Chances are you’re reading this post as you’re sitting in an office chair, hunched at your desk, chin on hand, eyes staring into a bright screen. We’ve all been there.
To work full time in an office is to live a largely sedentary lifestyle. No amount of weekend warrior-ing or morning runs seems to undo the effects of sitting for nearly eight hours straight, Monday through Friday. However, do not despair. Studies show that breaking up half hours into 20 minutes of sitting, 8 of standing, and 2 freely moving can do wonders to keep blood pressure low and maintain proper glucose levels. Unfortunately, this is a hard target to reach for those without standing desks or relaxed work environments.
Below are a few other ways you can prevent back pain, eye strain, and even carpal tunnel while on the clock.
The Eyes Have It (Bad)
Welcome to the 21st century- Americans are spending more than ten hours per day on average staring at a screen. Big or small, bright or dim, that’s a lot of wear and tear on your eyes.

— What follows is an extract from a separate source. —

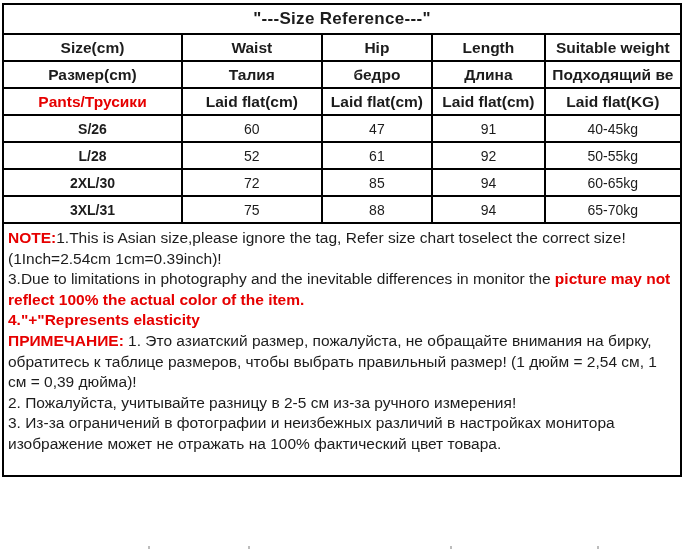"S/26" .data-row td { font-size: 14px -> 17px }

Below are a few brief exercises you can utilize at your desk to mitigate those headaches and hopefully postpone those stylish bifocals.
- 20:20:20 Rule: Every 20 minutes, look at something about 20 feet away for 20 seconds.
- Roll Your Eyes: Open or close, imagine a clock and move your eyes in 15 minute increments. Then roll them in a big sweeping circle.
- Light adjustments: Unless you are a designer working with color, find an app or setting to adjust the temperature of your screen. A warmer tone in a darker room is easier on your eyes than bright white or bluish hues. If you are in the market for a new device, try to find one with a matte screen option to reduce glare.
The Hunched Backs of 9-5
Sit up. Straighten your spine. Set your feet in front of you, flat on the floor, put your shoulders stacked over the hips, and keep your chin up. Easier said than done, right? Most of us have trouble remembering to hold good posture, especially when crafting that sensitive email or battling to hit a deadline. Posture comes with practice, and it’s better to start now and work at it than to never try and face the painful, creaky consequences.
- Align Your Spine: Don’t slouch. Don’t hunch. Arrange your workspace so you are looking straight ahead at your computer rather than down. Adjust your chair for comfortable right angles, not slopes.
- Neck Rolls: Every hour or so during a small stretch break, do some big, slow neck rolls in both directions. Be gentle, and don’t push it if something feels sore or wrong.
- Nods: Following your rolls, place your chin to your chest, then slowly raise your face to the ceiling. Slowly do 3 to 5 nods, letting your jaw relax and drop open at the apex.
Wristen Up: How to Avoid Carpal Tunnel
Most people are typing, using a mouse, writing, or fiddling with mobile devices daily. Just like abs or quads, the muscles and tendons in your forearms need exercise and tending to avoid painful injury and even surgery.
- Straighten Up: Maintain a straight and elevated position for the wrists when typing. A curve or angle in the wrists causes strain and eventually, injury.
- Breaks: Be sure to take a few moments to stretch or rest. Repetition causes strain, which leads to dreaded carpal tunnel syndrome.
- Soften Up: Minimize contact with hard surfaces. Look into wrist rests and other soft supports.
- Wrist Circles: Make two fists and slowly roll at the wrists (see illustration above).
- Pull Downs: Fully extend an arm. Slowly pull your hand towards body until a light stretch is felt (see Figure A). Once finished, rotate your arm, and gently pull your hand the other direction (see Figure B). Never do these exercises quickly or harshly.
Moving is Medicine
Taking care of your body in and out of the office is essential to quality work and productivity. You only get one body and it is in your best interests to take great care of it. Decision fatigue is real, and small, short breaks to assess your physical and psychological status can go a long way in keeping you fresh on the job.
- 15:15 Rule: Every 15 minutes, take 15 seconds to breathe and stretch. If possible, take 5 to 15 minutes every hour to stand up, stretch, and give yourself a small time out. There are many apps and programs out there that time these intervals to help you remember.
- Water: Drink. Hydration is key. Refilling your water bottle is a good way to get a brief stretch in, and maybe build a little rapport with your coworkers.
As with all forms of exercise, if you are experiencing any pain or discomfort, it is always wise to talk to your physician. For additional information on stretches, exercises, and aids such as wrist braces, work with your doctor to set up a custom, supervised regimen.
Take a moment, give your eyes a rest, and stretch it out!